Eerder gepubliceerde preklinische data leken erop te wijzen dat trabectedine de werkzaamheid van een opvolgende behandeling met platinum kon vergroten.2 Het doel van de fase 3-INOVATYON-studie was dan ook het aantonen van een verbetering in algehele overleving (OS) van een behandeling met TP gevolgd door een rechallenge met platinum bij progressie, ten opzichte van CP bij patiënten met een recidief ovariumcarcinoom. Secundaire uitkomstmaten van deze studie waren de progressievrije overleving (PFS), de PFS na opvolgende therapie, de veiligheid van de behandeling en kwaliteit van leven.
Herbehandeling
In deze studie werden meer dan 600 patiënten geïncludeerd met een recidief ovariumcarcinoom en een platinumvrij interval van zes tot twaalf maanden na het beëindigen van een eerste of tweede op platinum gebaseerde behandellijn. Zij werden 1:1 gerandomiseerd naar TP (n=311) of CP (n=306). Patiënten in de TP-groep werden bij progressie herbehandeld met een platinumbevattende therapie. In de CP-groep werden patiënten bij progressie behandeld met een therapie naar keuze van de onderzoeker.
Geen verbetering OS
Colombo: “De studie behaalde de primaire uitkomstmaat niet: er kon geen verbetering in OS aangetoond worden voor TP gevolgd door platinum bij progressie ten opzichte van CP.” De mediane overleving bleek vergelijkbaar voor beide behandelregimes (21,5 maanden met TP en 21,3 maanden met CP; HR 1,10; 95% BI 0,92-1,32; p=0,284). Er was wel een significant verschil in PFS, maar in het voordeel van CP (9,0 maanden versus 7,5 maanden met TP; HR=1,26 95% BI: 1,07-1,49; p=0,005). De PFS na de opvolgende therapie was een van de secundaire uitkomstmaten. “Het is goed te realiseren dat dit niet hetzelfde is als de PFS2, die over het algemeen berekend wordt vanaf het moment van randomisatie”, benadrukte Colombo. In de INOVATYON-studie werd de PFS vanaf de start van de opvolgende therapie bepaald. Hierbij was een trend te zien voor een langere PFS met opvolgende therapie in de TP-groep in vergelijking met de CP-groep (respectievelijk 7,6 en 5,7 maanden; HR 0,84; 95% BI 0,70-1,02; p=0,086). Dit verschil werd significant wanneer de opvolgende therapie bestond uit een platinumbevattende behandeling, zoals voorgeschreven door het studieprotocol.
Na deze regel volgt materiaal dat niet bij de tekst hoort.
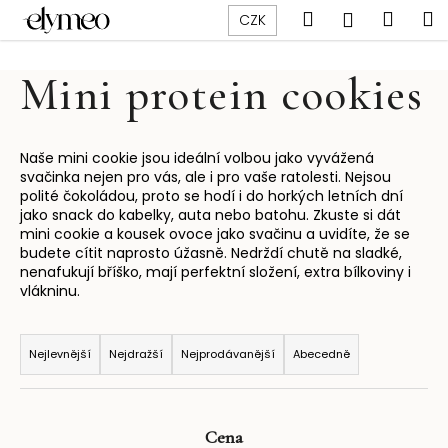
K
Přejít
Hledat
Náku
M
Přihlášen
CZK
na
o
obsah
Zpět
Zpět
košík
š
Mini protein cookies
í
C
k
o
p
Naše mini cookie jsou ideální volbou jako vyvážená
svačinka nejen pro vás, ale i pro vaše ratolesti. Nejsou
o
polité čokoládou, proto se hodí i do horkých letních dní
t
jako snack do kabelky, auta nebo batohu. Zkuste si dát
mini cookie a kousek ovoce jako svačinu a uvidíte, že se
ř
budete cítit naprosto úžasně. Nedrždí chutě na sladké,
e
nenafukují bříško, mají perfektní složení, extra bílkoviny i
b
vlákninu.
u
Ř
j
a
Nejlevnější
Nejdražší
Nejprodávanější
Abecedně
e
z
t
e
e
n
Cena
n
Beter veiligheidsprofiel CP
Verdere analyses brachten geen subgroepen van patiënten aan het licht die een duidelijk voordeel ondervonden van een behandeling met TP. “Interessant genoeg werd er wel een trend gezien in het voordeel van CP voor patiënten die slechts één eerdere behandellijn hadden ondergaan, terwijl de hazard ratio in het voordeel was van TP voor patiënten die twee eerdere behandellijnen ontvingen”, aldus Colombo.
Daarnaast liet Colombo zien dat zowel het veiligheidsprofiel en de analyses met betrekking tot de kwaliteit van leven in het voordeel waren van een behandeling met CP.
Colombo concludeerde dat platinumbevattende regimes vooralsnog de standaardbehandeling vormen voor patiënten met recidief ovariumcarcinoom en progressie binnen zes tot twaalf maanden na de laatste platinumbevattende therapie. “Omdat de OS vergelijkbaar was tussen de TP- en CP-groep, kan TP wel overwogen worden bij patiënten met meerdere voorgaande behandelingen met platinum die een langere hersteltijd nodig hebben van platinumspecifieke bijwerkingen.”
Referenties
1. Colombo N, et al. Ann Oncol 2020;31(suppl_4): abstr LBA30.
2. Colmegna B, et al. Br J Cancer 2015;113:1687-93.